How to complete this task.
In the records below, find the line with "oan den ekainean aurkeztu zuen" and the line with "道」を解禁ッ！記念イベントの報酬もお見逃し無く！". Print both exactly, along with every line between them, and no other line.

Extracted page text data:
▬▬▬▬▬▬▬▬▬▬
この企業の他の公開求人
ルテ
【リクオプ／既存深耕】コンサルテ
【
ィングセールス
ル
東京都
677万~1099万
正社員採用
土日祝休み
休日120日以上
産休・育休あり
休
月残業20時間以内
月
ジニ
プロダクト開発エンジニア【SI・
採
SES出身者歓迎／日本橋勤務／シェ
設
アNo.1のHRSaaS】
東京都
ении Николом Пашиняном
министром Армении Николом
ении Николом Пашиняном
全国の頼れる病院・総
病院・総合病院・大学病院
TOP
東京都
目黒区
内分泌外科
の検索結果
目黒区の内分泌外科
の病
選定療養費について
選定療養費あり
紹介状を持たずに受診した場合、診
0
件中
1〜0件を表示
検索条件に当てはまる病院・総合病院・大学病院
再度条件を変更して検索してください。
▬▬▬▬▬▬▬▬▬▬
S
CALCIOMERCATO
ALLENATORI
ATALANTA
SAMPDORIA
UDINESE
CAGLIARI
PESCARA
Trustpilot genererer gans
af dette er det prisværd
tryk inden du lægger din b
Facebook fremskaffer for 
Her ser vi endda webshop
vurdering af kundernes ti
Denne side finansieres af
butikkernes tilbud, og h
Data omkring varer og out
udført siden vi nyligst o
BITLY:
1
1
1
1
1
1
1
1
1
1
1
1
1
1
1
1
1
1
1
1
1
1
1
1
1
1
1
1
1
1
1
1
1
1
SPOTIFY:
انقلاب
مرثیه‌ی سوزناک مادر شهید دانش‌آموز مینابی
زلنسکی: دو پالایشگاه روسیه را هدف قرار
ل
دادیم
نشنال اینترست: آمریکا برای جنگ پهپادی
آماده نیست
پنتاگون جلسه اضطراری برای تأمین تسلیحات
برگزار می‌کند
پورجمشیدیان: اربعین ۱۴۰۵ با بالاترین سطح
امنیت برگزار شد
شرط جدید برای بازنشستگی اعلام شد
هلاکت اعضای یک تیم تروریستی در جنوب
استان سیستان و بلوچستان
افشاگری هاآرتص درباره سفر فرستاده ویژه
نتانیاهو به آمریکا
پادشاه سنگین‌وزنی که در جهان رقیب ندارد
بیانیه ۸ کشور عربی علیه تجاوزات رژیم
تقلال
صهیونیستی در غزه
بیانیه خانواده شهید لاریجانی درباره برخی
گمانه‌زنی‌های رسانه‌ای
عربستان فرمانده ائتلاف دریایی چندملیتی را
▬▬▬▬▬▬▬▬▬▬
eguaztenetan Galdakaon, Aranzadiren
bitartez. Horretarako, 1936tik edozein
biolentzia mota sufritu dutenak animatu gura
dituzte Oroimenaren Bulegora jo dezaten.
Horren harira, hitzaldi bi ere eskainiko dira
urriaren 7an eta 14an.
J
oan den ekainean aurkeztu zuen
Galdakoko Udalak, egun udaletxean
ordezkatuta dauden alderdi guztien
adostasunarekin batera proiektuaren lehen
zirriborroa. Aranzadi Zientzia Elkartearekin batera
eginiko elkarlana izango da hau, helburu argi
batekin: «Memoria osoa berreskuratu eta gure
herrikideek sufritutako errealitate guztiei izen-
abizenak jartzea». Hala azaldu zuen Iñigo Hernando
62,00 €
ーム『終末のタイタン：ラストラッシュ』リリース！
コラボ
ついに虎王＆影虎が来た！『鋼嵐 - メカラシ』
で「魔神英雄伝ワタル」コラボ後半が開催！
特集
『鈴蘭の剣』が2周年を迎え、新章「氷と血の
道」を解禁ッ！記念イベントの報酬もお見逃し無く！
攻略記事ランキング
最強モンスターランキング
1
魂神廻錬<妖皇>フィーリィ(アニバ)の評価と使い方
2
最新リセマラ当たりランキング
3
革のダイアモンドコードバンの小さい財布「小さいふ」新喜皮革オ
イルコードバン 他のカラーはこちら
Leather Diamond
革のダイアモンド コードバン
▬▬▬▬▬▬▬▬▬▬
Your solution.
oan den ekainean aurkeztu zuen
Galdakoko Udalak, egun udaletxean
ordezkatuta dauden alderdi guztien
adostasunarekin batera proiektuaren lehen
zirriborroa. Aranzadi Zientzia Elkartearekin batera
eginiko elkarlana izango da hau, helburu argi
batekin: «Memoria osoa berreskuratu eta gure
herrikideek sufritutako errealitate guztiei izen-
abizenak jartzea». Hala azaldu zuen Iñigo Hernando
62,00 €
ーム『終末のタイタン：ラストラッシュ』リリース！
コラボ
ついに虎王＆影虎が来た！『鋼嵐 - メカラシ』
で「魔神英雄伝ワタル」コラボ後半が開催！
特集
『鈴蘭の剣』が2周年を迎え、新章「氷と血の
道」を解禁ッ！記念イベントの報酬もお見逃し無く！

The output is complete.